Clinicians were aware of participants’ PAC scores when writing their case formulations and may have been affected by them. However, none of the clinicians appeared to emphasize these explicitly in their diagnostic formulations. Finally, the current study was a retrospective, clinical study, and while all assessments appeared to include similar approaches and assessment tools, they may have varied in their approaches and structures.

Conclusion

These findings indicate that psychotic disorders may be overlooked in autistic individuals displaying OCD-like symptomology. Adequate differential diagnostic assessment and identification of these mental disorders is important, as recommended pharmacological and psychological treatments for OCD and psychosis differ considerably. Psychotic disorders going unrecognized, and lack of appropriate treatment of such disorders in autistic individuals with intellectual disabilities, may have severe consequences for affected individuals’ mental health and prognoses. Mawn et al. (Citation2020) have recommended that individuals presenting with either OCD or psychosis should be routinely assessed for both disorders, and the current findings indicate that this recommendation applies also to autistic individuals, including those with co-occurring intellectual disabilities.

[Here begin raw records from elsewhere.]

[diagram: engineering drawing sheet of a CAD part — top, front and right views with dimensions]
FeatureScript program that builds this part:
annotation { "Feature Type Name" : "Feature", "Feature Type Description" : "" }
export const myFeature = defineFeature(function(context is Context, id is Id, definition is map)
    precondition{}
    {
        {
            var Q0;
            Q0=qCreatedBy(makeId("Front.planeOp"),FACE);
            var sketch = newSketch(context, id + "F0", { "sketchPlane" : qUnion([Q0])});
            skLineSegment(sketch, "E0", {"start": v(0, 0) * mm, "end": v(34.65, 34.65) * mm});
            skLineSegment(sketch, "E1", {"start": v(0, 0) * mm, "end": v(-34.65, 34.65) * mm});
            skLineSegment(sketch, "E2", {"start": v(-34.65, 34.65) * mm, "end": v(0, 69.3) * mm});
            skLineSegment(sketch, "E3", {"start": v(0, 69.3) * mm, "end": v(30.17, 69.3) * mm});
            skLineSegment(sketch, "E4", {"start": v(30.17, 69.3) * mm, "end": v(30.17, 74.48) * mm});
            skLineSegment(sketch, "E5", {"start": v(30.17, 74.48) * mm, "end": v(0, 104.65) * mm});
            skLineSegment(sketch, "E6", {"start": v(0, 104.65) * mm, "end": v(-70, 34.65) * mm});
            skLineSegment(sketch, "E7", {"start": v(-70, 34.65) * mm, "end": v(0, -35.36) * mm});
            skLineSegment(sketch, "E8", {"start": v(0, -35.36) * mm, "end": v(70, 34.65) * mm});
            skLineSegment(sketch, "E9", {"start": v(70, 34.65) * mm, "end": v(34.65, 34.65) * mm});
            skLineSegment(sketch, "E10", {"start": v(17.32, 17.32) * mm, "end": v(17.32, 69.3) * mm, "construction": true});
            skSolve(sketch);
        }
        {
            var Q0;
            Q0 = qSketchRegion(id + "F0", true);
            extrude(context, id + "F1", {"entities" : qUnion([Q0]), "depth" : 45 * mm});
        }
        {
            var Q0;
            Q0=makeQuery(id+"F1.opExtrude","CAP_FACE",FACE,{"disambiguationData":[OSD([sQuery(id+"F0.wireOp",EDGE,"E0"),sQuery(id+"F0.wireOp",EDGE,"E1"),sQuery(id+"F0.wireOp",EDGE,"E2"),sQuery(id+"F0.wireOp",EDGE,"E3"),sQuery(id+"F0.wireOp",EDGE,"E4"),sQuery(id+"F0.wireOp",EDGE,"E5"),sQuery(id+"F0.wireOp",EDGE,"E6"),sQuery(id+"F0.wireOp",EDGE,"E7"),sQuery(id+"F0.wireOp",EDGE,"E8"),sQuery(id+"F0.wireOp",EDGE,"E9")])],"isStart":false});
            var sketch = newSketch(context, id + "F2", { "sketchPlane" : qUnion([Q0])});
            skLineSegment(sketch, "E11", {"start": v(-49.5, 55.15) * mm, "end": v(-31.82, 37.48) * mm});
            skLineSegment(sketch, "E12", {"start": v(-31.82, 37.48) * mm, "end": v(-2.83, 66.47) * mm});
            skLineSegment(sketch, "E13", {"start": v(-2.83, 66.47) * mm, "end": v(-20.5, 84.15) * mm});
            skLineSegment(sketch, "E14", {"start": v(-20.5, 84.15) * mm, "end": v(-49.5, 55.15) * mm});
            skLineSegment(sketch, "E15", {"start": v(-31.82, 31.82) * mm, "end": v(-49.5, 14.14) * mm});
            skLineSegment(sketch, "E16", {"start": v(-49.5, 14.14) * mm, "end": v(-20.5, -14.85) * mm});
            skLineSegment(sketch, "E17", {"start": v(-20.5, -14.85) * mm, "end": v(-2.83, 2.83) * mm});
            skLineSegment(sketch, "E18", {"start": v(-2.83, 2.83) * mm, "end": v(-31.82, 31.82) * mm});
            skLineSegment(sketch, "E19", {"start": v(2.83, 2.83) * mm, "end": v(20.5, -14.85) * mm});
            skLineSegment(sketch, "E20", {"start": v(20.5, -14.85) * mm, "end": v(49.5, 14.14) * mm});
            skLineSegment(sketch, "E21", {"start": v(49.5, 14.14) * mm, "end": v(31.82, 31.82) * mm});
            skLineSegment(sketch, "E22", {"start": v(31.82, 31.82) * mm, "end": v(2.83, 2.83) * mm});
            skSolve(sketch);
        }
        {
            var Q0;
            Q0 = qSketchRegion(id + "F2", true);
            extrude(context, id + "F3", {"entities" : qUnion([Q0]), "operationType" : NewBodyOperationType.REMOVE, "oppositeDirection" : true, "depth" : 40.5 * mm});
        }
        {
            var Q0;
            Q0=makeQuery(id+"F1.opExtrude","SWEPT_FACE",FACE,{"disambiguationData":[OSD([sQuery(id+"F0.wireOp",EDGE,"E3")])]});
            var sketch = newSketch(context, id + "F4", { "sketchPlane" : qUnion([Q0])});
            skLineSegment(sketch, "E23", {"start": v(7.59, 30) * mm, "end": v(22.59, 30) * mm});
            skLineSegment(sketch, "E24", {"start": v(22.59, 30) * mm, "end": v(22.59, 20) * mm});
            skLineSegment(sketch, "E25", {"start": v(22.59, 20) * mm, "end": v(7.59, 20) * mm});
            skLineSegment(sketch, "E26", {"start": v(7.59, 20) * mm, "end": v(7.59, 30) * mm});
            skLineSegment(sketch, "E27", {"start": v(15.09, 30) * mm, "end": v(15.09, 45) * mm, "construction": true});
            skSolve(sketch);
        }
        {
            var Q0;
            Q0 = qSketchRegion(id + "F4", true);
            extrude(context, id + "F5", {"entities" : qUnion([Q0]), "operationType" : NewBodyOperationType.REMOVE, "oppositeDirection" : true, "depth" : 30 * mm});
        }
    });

Complex and severe symptom presentations such as the ones described in the current study may be disentangled by focusing on the developmental aspects of these presentations and symptom trajectories, as well as prototypical considerations concerning the different mental disorders. Though further research is needed, well-established assessment tools developed for the general population (e.g., PANSS) may be helpful in these assessments, particularly if combined with more specific tools developed for autistic individuals (e.g., PAC). However, interdisciplinary and multimodal approaches including expert clinical observation and judgment is likely to be necessary to disentangle these complex symptom presentations.

Acknowledgments

The authors thank Sissel Berge Helverschou, Trine Lise Bakken, Kjersti Karlsen, as well as their colleagues at the Regional Section Mental Health, Intellectual Disabilities/Autism, for helping with the study and feedback on drafts of this manuscript.

Disclosure statement

No potential conflict of interest was reported by the author(s).